A nationwide sweep recently took down child prostitution rings in 16 U.S. cities, netted 300 suspects and rescued 21 children, FBI Director Robert S. Mueller III announced Wednesday.

FBI Operation Cross Country took place between June 18-22, in Boston, Washington, D.C., Montgomery County, Md., Atlanta, Toledo, Detroit, Miami, Tampa, Dallas, Houston, Phoenix, Las Vegas, Los Angeles, Reno, Oakland and Sacramento.

Federal agents worked with local and state police on the cases, resulting mostly in local charges. The FBI hopes some of the girls and women who were arrested in the sweeps will provide more information to go after key organizers and pimps.

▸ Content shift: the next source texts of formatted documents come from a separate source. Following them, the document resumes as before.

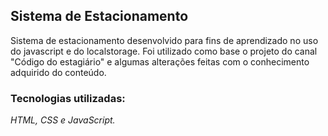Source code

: <h2>Sistema de Estacionamento</h2>
Sistema de estacionamento desenvolvido para fins de aprendizado no uso do javascript e do localstorage. Foi utilizado como base o projeto do canal "Código do estagiário" e algumas alterações feitas com o conhecimento adquirido do conteúdo.<br>
<h3>Tecnologias utilizadas:</h3> <i>HTML, CSS e JavaScript.</i>
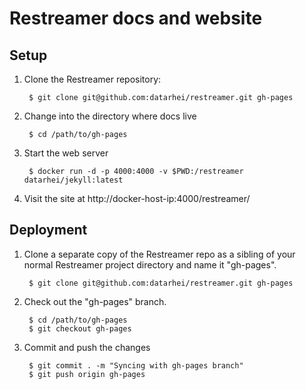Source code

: # Restreamer docs and website

## Setup

1. Clone the Restreamer repository:   
   
        $ git clone git@github.com:datarhei/restreamer.git gh-pages

2. Change into the directory where docs live

        $ cd /path/to/gh-pages

3. Start the web server

        $ docker run -d -p 4000:4000 -v $PWD:/restreamer datarhei/jekyll:latest

4. Visit the site at
   http://docker-host-ip:4000/restreamer/

## Deployment

1. Clone a separate copy of the Restreamer repo as a sibling of your normal
   Restreamer project directory and name it "gh-pages".

        $ git clone git@github.com:datarhei/restreamer.git gh-pages

2. Check out the "gh-pages" branch.

        $ cd /path/to/gh-pages
        $ git checkout gh-pages

3. Commit and push the changes

        $ git commit . -m "Syncing with gh-pages branch"
        $ git push origin gh-pages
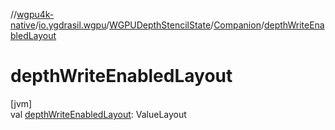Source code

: //[wgpu4k-native](../../../../index.md)/[io.ygdrasil.wgpu](../../index.md)/[WGPUDepthStencilState](../index.md)/[Companion](index.md)/[depthWriteEnabledLayout](depth-write-enabled-layout.md)

# depthWriteEnabledLayout

[jvm]\
val [depthWriteEnabledLayout](depth-write-enabled-layout.md): ValueLayout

The FBI, in conjunction with the National Center for Missing and Exploited Children (NCMEC), announced the operation's results to mark the five-year anniversary of the Innocence Lost program, which has targeted domestic trafficking in child prostitution.

Mueller said the Innocence Lost program has led to the recovery of 433 child victims who have been trapped into a life of prostitution. Additionally, investigations have yielded 308 convictions and the confiscation of assets in excess of $3 million.

Despite the program's apparent successes, Mueller warned that the bureau sees an increasing use of the Internet in the crimes. "What is different as we stand here today, is that we are faced with the increasing use of social network sites and other advances in technology, to carry out these crimes and facilitate these criminal enterprises," he said.

Ernie Allen, NCMEC president and CEO said, "This is a problem on Main Street, USA. ... This is an under-recognized and under-reported crime." He cited a University of Pennsylvania study, which estimated as many as 300,000 children in the United States are at risk for exploitation around the country.

"These kids are victims. They lack the ability to walk away. This is 21st-century slavery," Allen said.

Mueller also was asked about Wednesday's Supreme Court decision that struck down the death penalty as a punishment for child rapists. Six states currently have laws allowing the death penalty in those cases.

Mueller said he had not reviewed the Court's opinion at the time of the press conference, but noted that federal penalties can be "rather severe," including life in prison.